Bots aren’t robots in the traditional sense, but rather are computer programs that scour the Net performing increasingly complex tasks. In his fascinating study of Wikipedia bots, “The Lives of Bots,” to be published in Wikipedia: A Critical Point of View later this year, UC Berkeley Ph.D student R. Stuart Geiger investigates the role that these bots play in the development and maintenance of the online encyclopedia. One interesting result of Geiger’s work is his demonstration that, contrary to previous understandings of how bots contribute to the encyclopedia—where they were seen to be simple programs performing rote tasks, such as reverting acts of obvious vandalism or flagging suspicious entries for human editors to review—bots are in fact highly important, highly developed parts of the Wikipedia community, making them not just technical tools, but social actors as well.

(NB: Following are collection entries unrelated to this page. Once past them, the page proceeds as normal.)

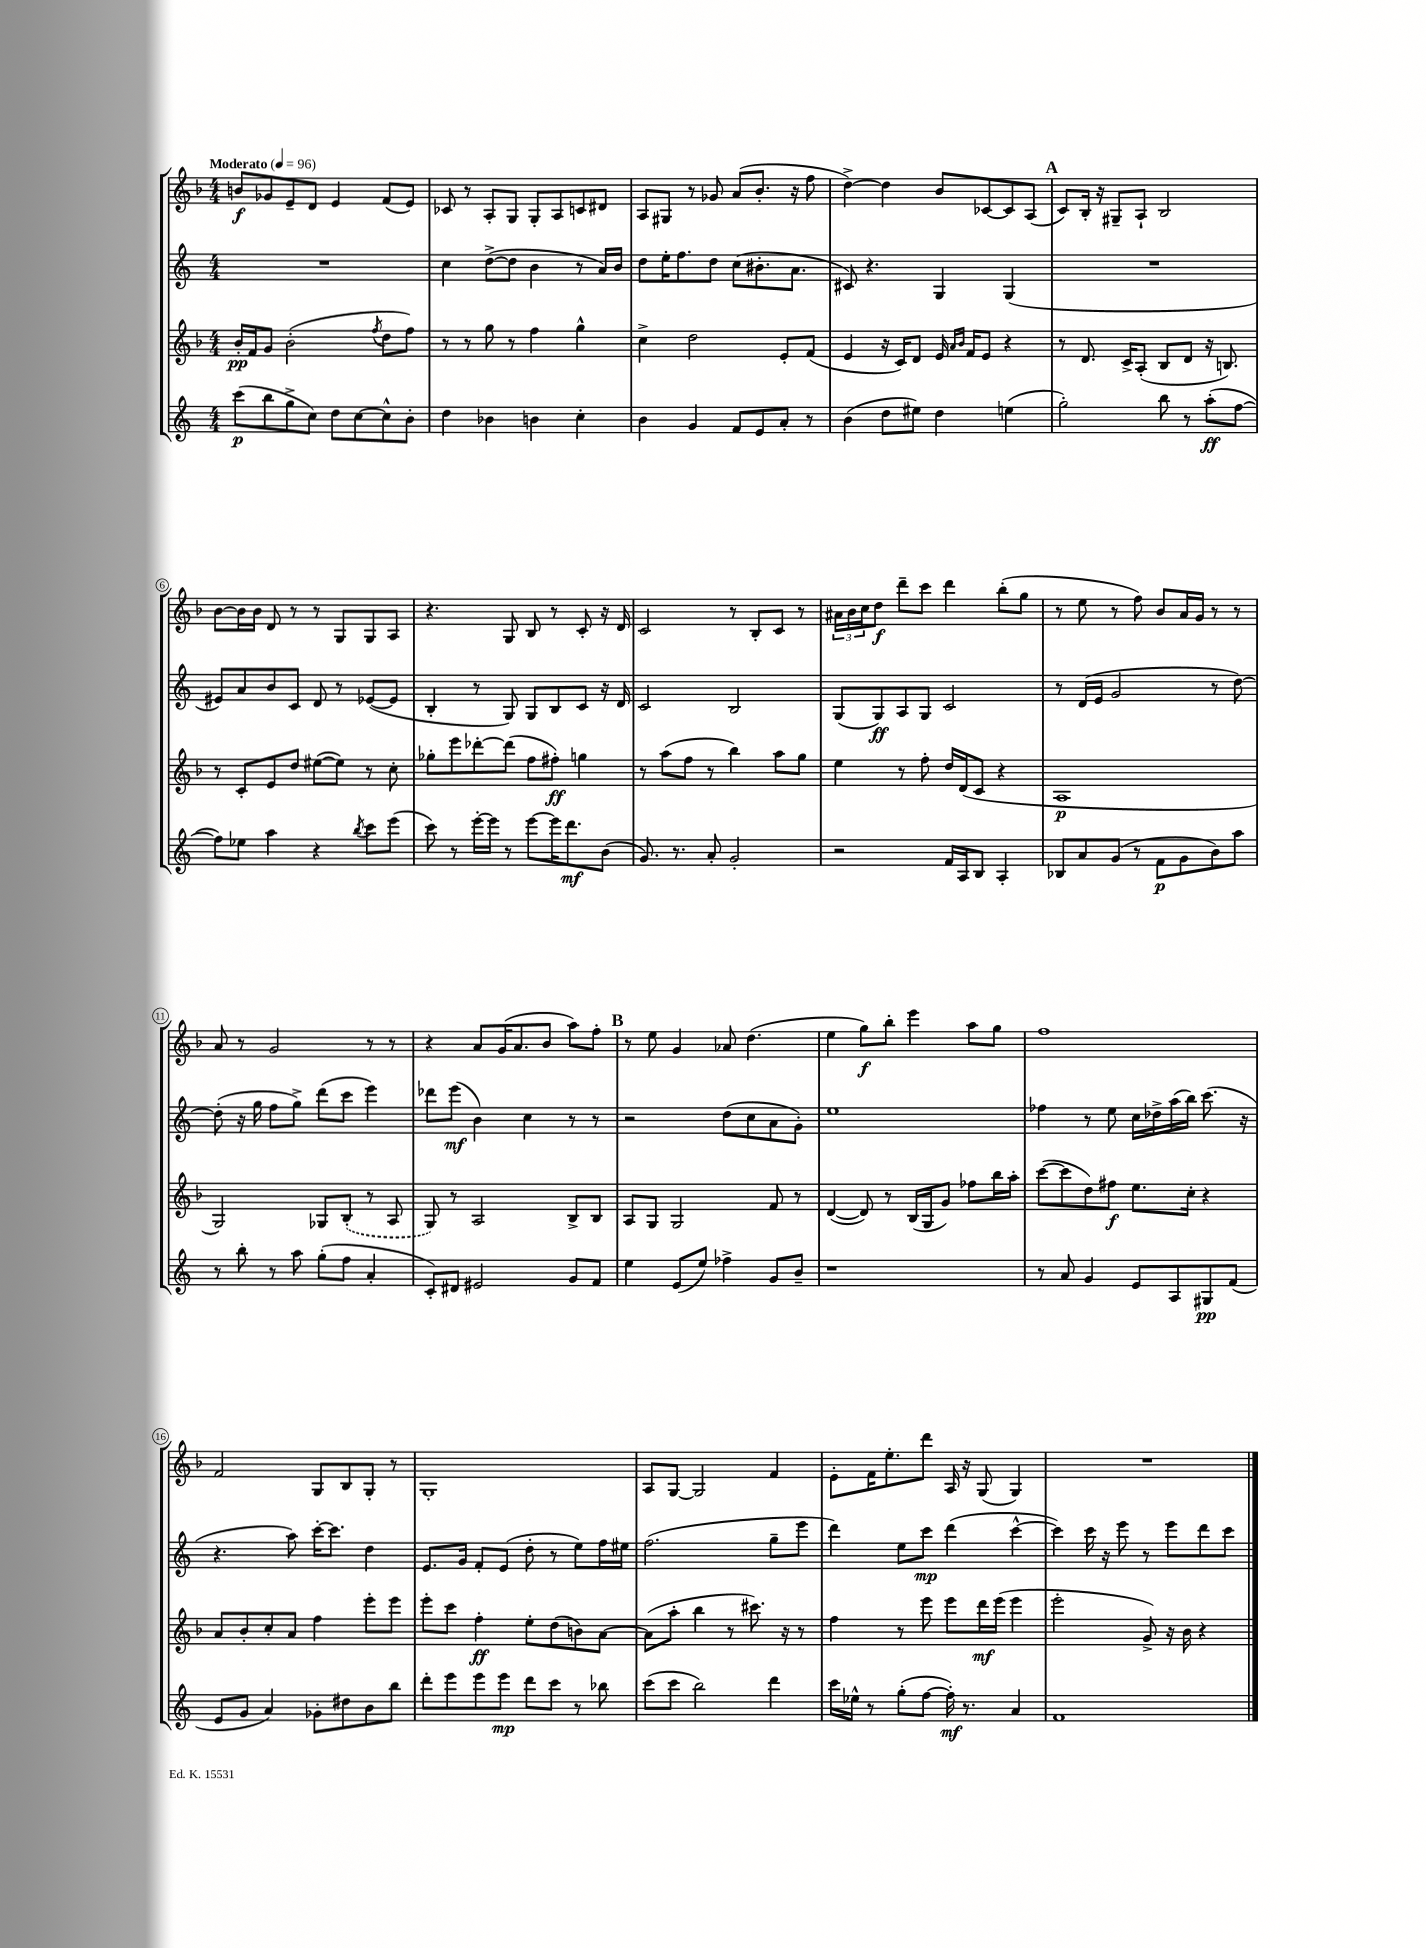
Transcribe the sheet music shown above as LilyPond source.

<<
\new StaffGroup <<
\new Staff = "s0" {
    \clef treble \key f \major \numericTimeSignature \time 4/4 \tempo "Moderato" 4 = 96
    b'8\f ges'8 e'8-- d'8 e'4 f'8( e'8) |
    ces'8 r8 a8-. g8 g8-. a8 c'8 dis'8 |
    a8 gis8 r8 ges'8 a'8( bes'8.-. r16 f''8 |
    d''4~->) d''4 bes'8 ces'8~ ces'8 a8( |
    \mark \markup { \bold "A" } c'8) bes16-. r16 gis8-- a8-! bes2 |
    bes'8~ bes'16 bes'16 d'8 r8 r8 g8 g8 a8 |
    r4. g8 bes8 r8 c'8-. r16 d'16 |
    c'2 r8 bes8-. c'8 r8 |
    \tuplet 3/2 { ais'16 bes'16 c''16 } d''8\f d'''8-- c'''8 d'''4 bes''8-.( g''8 |
    r8 e''8 r8 f''8) bes'8 a'16 g'16 r8 r8 |
    a'8 r8 g'2 r8 r8 |
    r4 a'8 g'16( a'8. bes'8 a''8) f''8-. |
    \mark \markup { \bold "B" } r8 e''8 g'4 aes'8 d''4.( |
    e''4 g''8\f) bes''8-. e'''4 a''8 g''8 |
    f''1 |
    f'2 g8 bes8 g8-. r8 |
    g1-. |
    a8 g8~ g2 f'4 |
    e'8-. f'16 e''8.-. d'''8 a16 r16 g8( g4) |
    R1 \bar "|." |
}
\new Staff = "s1" {
    \clef treble \key c \major \numericTimeSignature \time 4/4
    R1 |
    c''4 d''8~->( d''8 b'4 r8 a'16) b'16 |
    d''8 e''16-. f''8. d''8 c''8( bis'8.-. a'8. |
    cis'8) r4. g4 g4( |
    \mark \markup { \bold "A" } R1 |
    eis'8) a'8 b'8 c'8 d'8 r8 ees'8~( ees'8 |
    b4-. r8 g8) g8 b8 c'8 r16 d'16 |
    c'2 b2 |
    g8( g8\ff) a8 g8 c'2 |
    r8 d'16( e'16 g'2 r8 d''8~) |
    d''8-.( r16 g''16 f''8 g''8->) d'''8( c'''8 e'''4) |
    des'''8 e'''8\mf( b'4) c''4 r8 r8 |
    \mark \markup { \bold "B" } r2 d''8( c''8 a'8 g'8-.) |
    e''1 |
    fes''4 r8 e''8 c''16 des''16-> a''16( b''16) c'''8.( r16 |
    r4. a''8) c'''16~-. c'''8. d''4 |
    e'8. g'16 f'8-. e'8( d''8-. r8 e''8) f''16 eis''16 |
    f''2.( g''8-- e'''8 |
    d'''4) e''8 c'''8\mp d'''4( c'''4~-^ |
    c'''4) c'''16 r16 e'''8 r8 e'''8 d'''8 c'''8 \bar "|." |
}
\new Staff = "s2" {
    \clef treble \key f \major \numericTimeSignature \time 4/4
    bes'16-.\pp f'16 g'8 bes'2-.( \acciaccatura { f''8 } d''8 f''8) |
    r8 r8 g''8 r8 f''4 g''4-^ |
    c''4-> d''2 e'8-. f'8( |
    e'4 r16 c'16) d'8 e'16 \grace { a'16 bes'16 } f'16 e'8 r4 |
    \mark \markup { \bold "A" } r8 d'8. c'16-> a8-.( bes8 d'8 r16 b8.) |
    r8 c'8-. e'8 d''8 eis''8~( eis''8) r8 c''8-. |
    ges''8-. e'''8 des'''8~-. des'''8( f''8 fis''8-.\ff) g''4 |
    r8 a''8( f''8 r8 bes''4) a''8 g''8 |
    e''4 r8 f''8-. d''16 d'16( c'8 r4 |
    a1\p |
    g2) ges8 \once \slurDashed bes8-.( r8 a8 |
    g8) r8 a2 bes8-> bes8 |
    \mark \markup { \bold "B" } a8 g8 g2 f'8 r8 |
    d'4~( d'8) r8 bes16( g16 g'8) fes''8 bes''16 a''16-. |
    c'''8~( c'''8 d''8) fis''8\f e''8. c''16-. r4 |
    a'8 bes'8-. c''8-. a'8 f''4 e'''8-. e'''8 |
    e'''8-. c'''8 f''4-.\ff e''8-. d''8( b'8) a'8~ |
    a'8( a''8-. bes''4 r8 cis'''8.) r16 r8 |
    f''4 r8 e'''8 e'''8 d'''16\mf e'''16( e'''4 |
    e'''2-. g'8->) r16 bes'16 r4 \bar "|." |
}
\new Staff = "s3" {
    \clef treble \key c \major \numericTimeSignature \time 4/4
    c'''8\p( b''8 g''8-> c''8) d''8 c''8~ c''8-^ b'8-. |
    d''4 bes'4 b'4 c''4-. |
    b'4 g'4 f'8 e'8 a'8-. r8 |
    b'4( d''8 eis''8) d''4 e''4( |
    \mark \markup { \bold "A" } g''2-.) b''8 r8 a''8-.\ff( f''8~ |
    f''8) ees''8 a''4 r4 \acciaccatura { b''8 } c'''8 e'''8( |
    c'''8) r8 e'''16~-. e'''16 r8 e'''8~ e'''16 d'''8.\mf b'8( |
    g'8.) r8. a'8-. g'2-. |
    r2 f'16 a16 b8 a4-. |
    bes8 a'8 g'8( r8 f'8\p g'8 b'8) a''8 |
    r8 b''8-. r8 a''8 g''8-.( f''8 a'4-. |
    c'8-.) dis'8 eis'2 g'8 f'8 |
    \mark \markup { \bold "B" } e''4 e'8( e''8) fes''4-> g'8 b'8-- |
    r1 |
    r8 a'8 g'4 e'8 a8 gis8\pp f'8( |
    e'8 g'8 a'4) ges'8-. dis''8 b'8 b''8 |
    d'''8-. e'''8 e'''8 e'''8\mp d'''8 c'''8 r8 bes''8 |
    c'''8( c'''8 b''2) d'''4 |
    c'''16 ees''16-^ r8 g''8-.( f''8~ f''16-.\mf) r8. a'4 |
    f'1 \bar "|." |
}
>>
>>
\layout { \context { \Score \override BarNumber.stencil = #(make-stencil-circler 0.1 0.3 ly:text-interface::print) } }
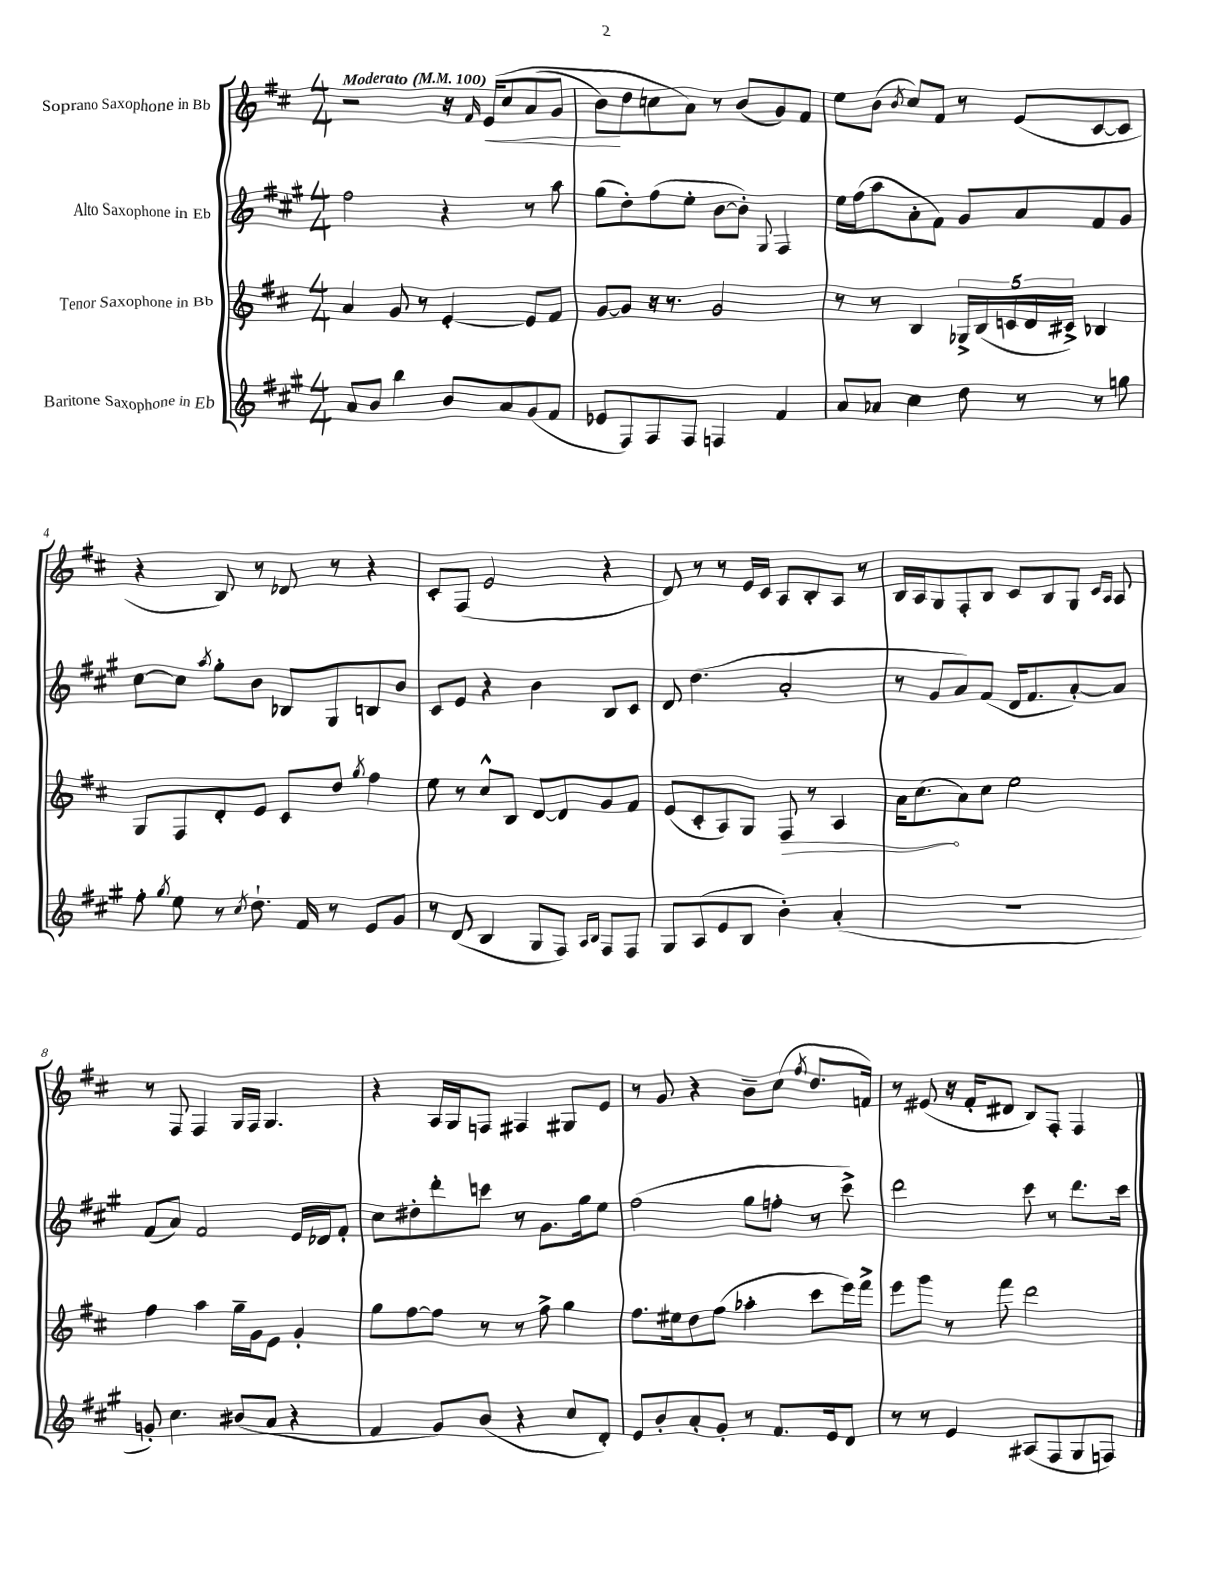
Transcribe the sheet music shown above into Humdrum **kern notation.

**kern	**kern	**dynam	**kern	**kern	**dynam
*part4	*part3	*part3	*part2	*part1	*part1
*staff4	*staff3	*staff3	*staff2	*staff1	*staff1
*I"Baritone Saxophone in Eb	*I"Tenor Saxophone in Bb	*	*I"Alto Saxophone in Eb	*I"Soprano Saxophone in Bb	*
*clefG2	*clefG2	*	*clefG2	*clefG2	*
*k[f#c#g#]	*k[f#c#]	*	*k[f#c#g#]	*k[f#c#]	*
*M4/4	*M4/4	*	*M4/4	*M4/4	*
*MM100	*MM100	*	*MM100	*MM100	*
=1	=1	=1	=1	=1	=1
!	!	!	!	!LO:TX:a:B:t=Moderato	!
8a/L	4a/	.	2ff#\	2r	.
8b/J	.	.	.	.	.
4bb\	8g/	.	.	.	.
.	8r	.	.	.	.
8b/L	[4e'/	.	4r	16r	.
.	.	.	.	16qqf#/	.
!	!	!	!	!	!LO:HP:b
.	.	.	.	(16e/KL	<
8a/	.	.	.	8cc#/	.
(8g#/	8e/L]	.	8r	(8a/	.
8f#/J	8f#/J	.	8aa\	8g/J	.
=2	=2	=2	=2	=2	=2
8e-X/L	[8g/L	.	(8gg#\L	8b\L)	.
8F#/)	8g/J]	.	8dd'\)	8dd\	[
8F#/	16r	.	(8ff#\	8ccn\	.
.	8.r	.	.	.	.
8F#/J	.	.	8ee'\J	8a\J)	.
4Fn/	2g/	.	[8b\L	8r	.
.	.	.	8b'\J])	(8b/L	.
.	.	.	8qqG#/	.	.
4f#/	.	.	4F#/	8g/)	.
.	.	.	.	8f#/J	.
=3	=3	=3	=3	=3	=3
8a/L	8r	.	16ee\LL	8ee\L	.
.	.	.	(16ff#\J	.	.
8a-X/J	8r	.	8aa\	(8b\J	.
.	.	.	.	8qb/	.
4cc#\	4B/	.	8a'\	8cc#/L)	.
.	.	.	8f#\J)	8f#/J	.
8dd\	20G-X^/LL	.	8g#/L	8r	.
.	(20B/	.	.	.	.
.	20cn/	.	.	.	.
8r	.	.	8a/	(8e/L	.
.	20d/	.	.	.	.
.	20c#X^/JJ)	.	.	.	.
8r	4B-X/	.	8f#/	[8c#/	.
8ggn\	.	.	8g#/J	8c#/J]	.
!!LO:LB:g=z
=4	=4	=4	=4	=4	=4
8ff#'\	8G/L	.	[8cc#\L	4r	.
8qgg#/	.	.	.	.	.
8ee\	8F#/	.	8cc#\J]	.	.
.	.	.	8qaa/	.	.
8r	8d'/	.	8gg#'\L	8B/)	.
8qcc#/	.	.	.	.	.
8.dd`\	8e/J	.	8b\J	8r	.
.	8c#/L	.	8B-X/L	8d-X/	.
16f#/	.	.	.	.	.
8r	8dd/J	.	8G#/	8r	.
.	8qgg/	.	.	.	.
8e/L	4ff#\	.	8Bn/	4r	.
8g#/J	.	.	8b/J	.	.
=5	=5	=5	=5	=5	=5
8r	8ee\	.	8c#/L	8c#'/L	.
(8d/	8r	.	8e/J	(8F#/J	.
4B/	8cc#^^/L	.	4r	2e/	.
.	8B/J	.	.	.	.
8G#/L	[8d/L	.	4b\	.	.
8F#/J)	8d/]	.	.	.	.
16qqA/LL	.	.	.	.	.
16qqB/JJ	.	.	.	.	.
8F#/L	8g/	.	8B/L	4r	.
8F#/J	8f#/J	.	8c#/J	.	.
=6	=6	=6	=6	=6	=6
8G#/L	(8e/L	.	8d/	8d/)	.
(8A/	8c#'/	.	(4.dd\	8r	.
8e/	8A/)	.	.	8r	.
8B/J	8G/J	.	.	16e/LL	.
.	.	.	.	16c#/JJ	.
!	!	!LO:HP:b	!	!	!
4b'\)	8F#/	>	2a'/	8A/L	.
.	8r	.	.	8B'/	.
(4a'/	4A/	.	.	8A/J	.
.	.	.	.	8r	.
=7	=7	=7	=7	=7	=7
1r	16a\KL	.	8r	16B/LL	.
.	(8.cc#\	.	.	16A/J	.
.	.	.	8g#/L	8G/	.
.	8a\)	]	8a/)	8F#'/	.
.	8cc#\J	.	(8f#/J	8B/J	.
.	2ee\	.	16d/KL	8c#/L	.
.	.	.	8.f#/	.	.
.	.	.	.	8B/	.
.	.	.	[8a'/)	8G/J	.
.	.	.	.	16qqc#/LL	.
.	.	.	.	16qqA/JJ	.
.	.	.	8a/J]	8A/	.
!!LO:LB:g=z
=8	=8	=8	=8	=8	=8
8gn'/)	4ff#\	.	(8f#/L	8r	.
4.cc#\	.	.	8a/J)	8F#/	.
.	4aa\	.	2f#/	4F#/	.
(8b#X/L	16gg~\LL	.	.	16G/LL	.
.	16g\J	.	.	16F#/JJ	.
8a/J	8e\J	.	.	4.G/	.
4r	4g'/	.	16e/LL	.	.
.	.	.	16d-X/J	.	.
.	.	.	8f#'/J	.	.
=9	=9	=9	=9	=9	=9
4f#/	8gg\L	.	8cc#\L	4r	.
.	[8ff#\	.	8dd#X'\	.	.
8g#/L)	8ff#\J]	.	8ddd'\	16A/LL	.
.	.	.	.	16G/J	.
(8b/J	8r	.	8cccn\J	8Fn/J	.
4r	8r	.	8r	4F#X/	.
.	8ff#^\	.	8.g#\L	.	.
8cc#/L	4gg\	.	.	8G#X/L	.
.	.	.	16gg#\k	.	.
8d'/J)	.	.	8ee\J	8e/J	.
=10	=10	=10	=10	=10	=10
8e/L	8.ff#\L	.	(2ff#\	8r	.
8b'/	.	.	.	8g/	.
.	16ee#X\k	.	.	.	.
8a'/	8dd\	.	.	4r	.
8g#'/J	(8ff#\J	.	.	.	.
8r	4aa-X'\	.	8gg#\L	8b~\L	.
8.f#/L	.	.	8ffn'\J	(8cc#\J	.
.	.	.	.	8qff#/	.
.	8ccc#\L	.	8r	8.dd/L	.
16e/k	.	.	.	.	.
8d/J	16eee\L)	.	8ccc#^\)	.	.
.	16fff#^\JJ	.	.	16fn/Jk)	.
=11	=11	=11	=11	=11	=11
8r	8eee\L	.	2ddd\	8r	.
8r	8ggg\J	.	.	(8e#X/	.
4e/	8r	.	.	16r	.
.	.	.	.	16f#'/KL	.
.	8fff#\	.	.	8d#X/J	.
(8A#X/L	2ddd\	.	8ccc#\	8B/L)	.
8F#/	.	.	8r	8F#'/J	.
8G#/	.	.	8.ddd\L	4F#/	.
8Fn/J)	.	.	.	.	.
.	.	.	16ccc#\Jk	.	.
==	==	==	==	==	==
*-	*-	*-	*-	*-	*-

Geiger explores this idea through the case of HagermanBot, a program written by Wikipedia user Hagerman that automatically added a user’s name and a time stamp to comments made on Wikipedia’s many forums and discussion pages. This act seemed innocuous, both to Hagerman and to the Wikipedia committee that approved his bot; after all, a Wikipedia guideline recommended this behavior. Yet this relatively simple bot became a point of controversy as other Wikipedians objected to having no control over how and when the bot would alter their posts. In the end, this debate led to a guideline that stipulated that all Wikipedia bots had to be “exclusion compliant,” that is, they had to have a mechanism that allowed other users to opt out of their workings, and Geiger focuses on this case as an example of the ways that automated processes challenge simple assumptions about communities.
To put it another way, the controversy over HagermanBot illustrates how many people feel about the changing nature of writing in the digital age. On the one hand it shows our blind spots to the inscriptions that are being made all in digital spaces by automated processes. As Geiger notes, scholars studying Wikipedia tend to ignore or quickly dismiss the influence of bots on the site, even though of the top 30 most prolific editors on the site, 22 are bots. In fact, Wikipedia itself erases their contributions; according to Geiger, when a Wikipedia “user account is flagged as a bot, all edits made by that user disappear from lists of recent changes so that editors do not review them.” Yet, when bots do not behave as we expect, either because they malfunction or perhaps follow their algorithms too well, the impact of what they write and how it affects others is very apparent.
Digital media and networking have consistently shown that the act of inscription is an act of power. From cookies that record a users Web browsing habits to the sophisticated tracking of a person’s movements via their cellphone: to record and save information about a person or event is not just a means of knowledge but, potentially, one of control. This recording—as with the indiscriminate application of Wikipedia’s signatures guideline—was one of the reasons some Wikipedia editors initially resisted the bot. Further, the HagermanBot incident illustrates that how we value information is often directly connected to our impression of the authority of the author. This is true even within Wikipedia, whose guidelines represent one of he most startling challenges to the authority of individual authors and editors on the Web.
Perhaps the primary reason for the HagermanBot controversy was that, because they aren’t able to monitor social norms in any but the most draconian fashion, robots and other automated processes cannot yet be a part of a community. This is one reason why we question their authority: how can strict rule-adherence earn that kind of respect? Yet, as automated data gathering becomes an ever-greater part of our society, the kinds of writing associated with it—accounting, record keeping—are being increasingly assigned to bots, and, if we ignore or slight that contribution, we will come away with a much poorer understanding of how digital societies manage and process information.